Mais c’est au Danemark qu’il faut chercher le véritable initiateur de ce mouvement. Dès 2002, le groupe public qui ne s’appelait pas encore Ørsted met à l’eau son premier parc éolien marin. En une quinzaine d’années, l’ancien Dong a liquidité ses activités charbonnières et pétrolières (son ex-cœur de métier) pour se recentrer sur l’électricité et les énergies renouvelables. Aujourd’hui, le groupe basé à Fredericia produit la moitié du courant danois, le tiers de la chaleur et détient 16% de la capacité de production éolienne en mer mondiale. Le groupe prévoit d'investir 27 milliards d'euros dans l'éolien marin d'ici à 2025.

L’éolien est prisé par les pétroliers scandinaves. Equinor, ex-Statoil, exploite déjà 4 parcs éoliens offshore au large du Royaume-Uni et de l’Allemagne. L’industriel norvégien a aussi beaucoup investi dans le développement de Hywind, la première ferme éolienne flottante, installée au large de l’Ecosse en 2017.

éolien marin

Pour ses débuts dans l’électricité, BP commence doucement. Après avoir acquis en 2017 une licence de distributeur au Royaume-Uni, l’ancienne Beyond Petroleum a mis la main sur Pure Planet un fournisseur d’électricité d’origine renouvelable, sur l'exploitant de bornes de recharge de voitures électriques Chargemaster et sur le producteur israélien de systèmes de recharge rapide StoreDo.

La voiture électrique?

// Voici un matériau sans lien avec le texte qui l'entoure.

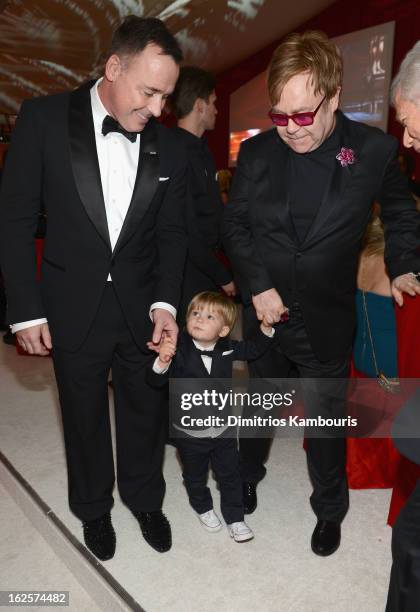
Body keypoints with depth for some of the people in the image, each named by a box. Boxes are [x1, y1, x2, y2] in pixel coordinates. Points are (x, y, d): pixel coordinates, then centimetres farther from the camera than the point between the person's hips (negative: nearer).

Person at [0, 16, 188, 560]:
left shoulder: (168, 147, -2)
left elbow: (171, 232, 4)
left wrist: (164, 301, -9)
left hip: (142, 307, 2)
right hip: (73, 308, -1)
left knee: (144, 411, 17)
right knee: (84, 416, 17)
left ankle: (144, 500, 45)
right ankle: (93, 508, 44)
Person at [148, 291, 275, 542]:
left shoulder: (227, 348, -12)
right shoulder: (179, 351, -22)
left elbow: (253, 349, 2)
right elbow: (157, 381, -28)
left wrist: (266, 328, -15)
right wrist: (162, 361, -49)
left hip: (223, 427, 2)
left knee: (230, 475, 16)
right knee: (195, 476, 22)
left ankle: (235, 517, 38)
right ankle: (203, 507, 50)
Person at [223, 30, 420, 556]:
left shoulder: (374, 149, -9)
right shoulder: (256, 152, -5)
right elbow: (234, 223, -1)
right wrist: (258, 285, -11)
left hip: (325, 320, -1)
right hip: (264, 312, 2)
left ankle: (329, 509, 40)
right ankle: (246, 476, 49)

Shell n’est pas contre. Bien au contraire. Après s’être emparé du fournisseur britannique d’électricité First Energy, Shell a poursuivi son marché en achetant l’exploitant de bornes de recharge de véhicules électriques NewMotion et Sonnen, un producteur de systèmes de stockage d’électricité.

Shell Energies nouvelles a aussi pris des participations dans le parc éolien marin de Borssele (600 MW) et dans le développeur américain de centrales photovoltaïque Silicon Ranch Corp. Shell, comme Engie et Total, est en compétition pour prendre le contrôle d’Eneco, un énergéticien néerlandais en cours de privatisation. En attendant, Shell et Eneco s’associent pour développer les parcs éoliens marins Hollandse Kust III et IV (760 MW).

standards américains

La transformation de Shell aura pour effet de rapidement bouleverser sa stratégie d’investissement. Aujourd’hui, seuls 5% de l’argent investi par le groupe dirigé par Ben van Beurden est pour le moment consacré aux énergies nouvelles.

C’est encore trop au regard des standards américains. Outre-Atlantique, les géants du secteur, comme ExxonMobil ou Chevron, ne jurent que par les hydrocarbures. Le 6 mars, ExxonMobil a indiqué que ses revenus annuels allaient progresser de 140% entre 2017 et 2025. Grâce à un prix du baril moyen de 60 $ (53 €) et à des réserves d’hydrocarbures augmentées, l’an passé, de 1,3 milliard de barils.

Suite à ses investissements dans les hydrocarbures non conventionnels, Chevron espère, lui, accroître de 50% sa production de brut d’ici 2023.